▶ _Problem requirements_:
From the entries below, extract every line that includes the word "apple".
-*-*-
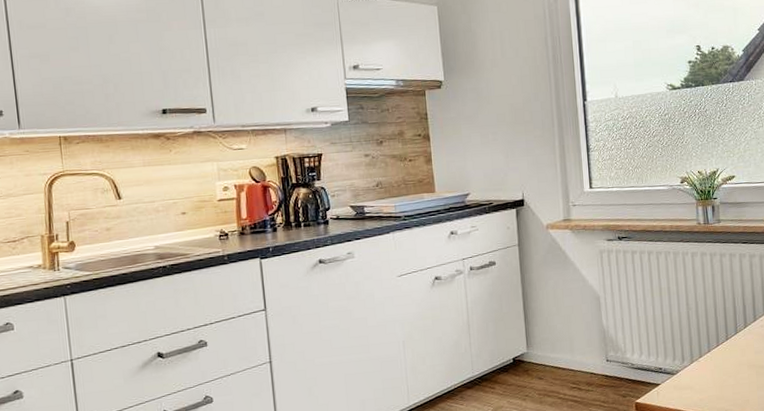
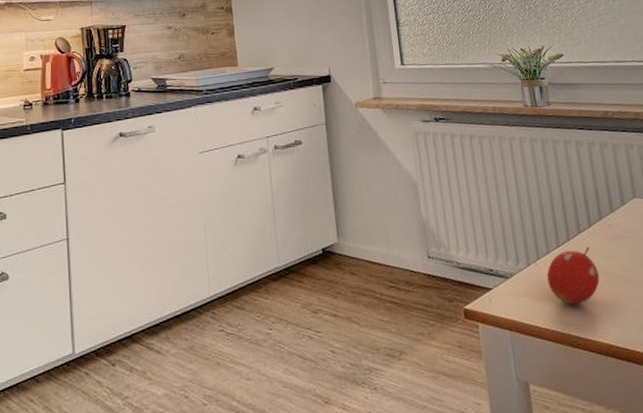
fruit: none [707,344,751,394] -> present [547,246,600,305]

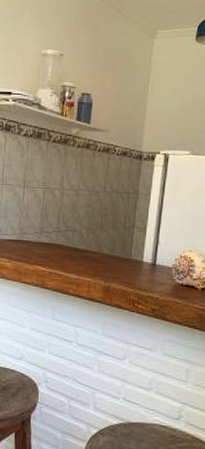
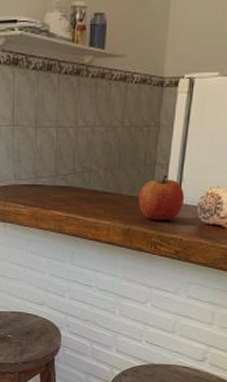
apple: none [118,237,161,280] -> present [138,175,185,221]

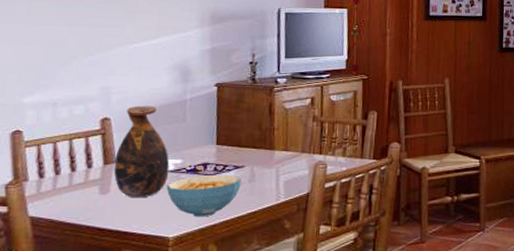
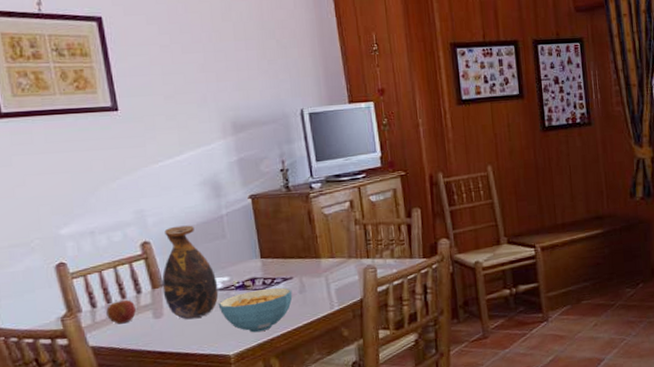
apple: none [52,171,84,197] -> present [106,299,136,324]

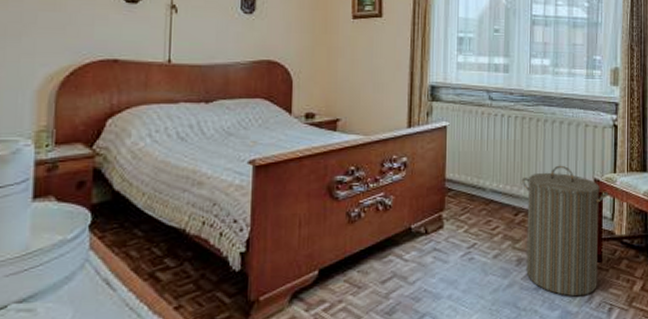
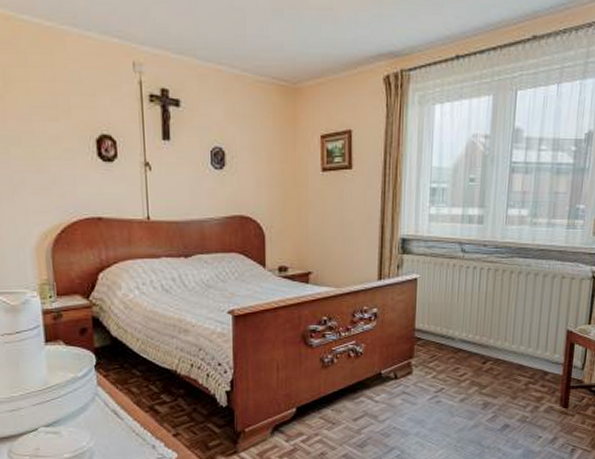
laundry hamper: present [521,165,609,297] -> none [491,316,581,438]

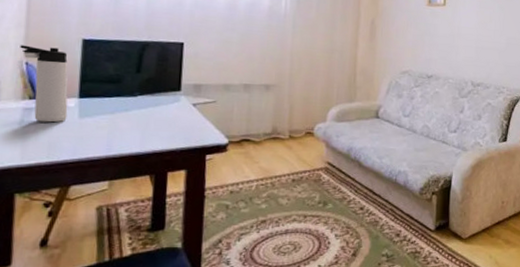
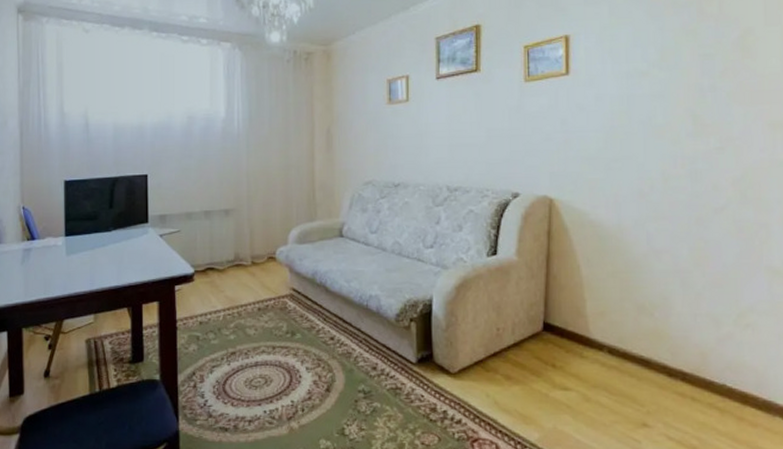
thermos bottle: present [20,45,68,123] -> none [17,191,57,261]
-*-*-
▶ _Reply to the task_:
apple: none [118,237,161,280] -> present [138,175,185,221]
apple: none [52,171,84,197] -> present [106,299,136,324]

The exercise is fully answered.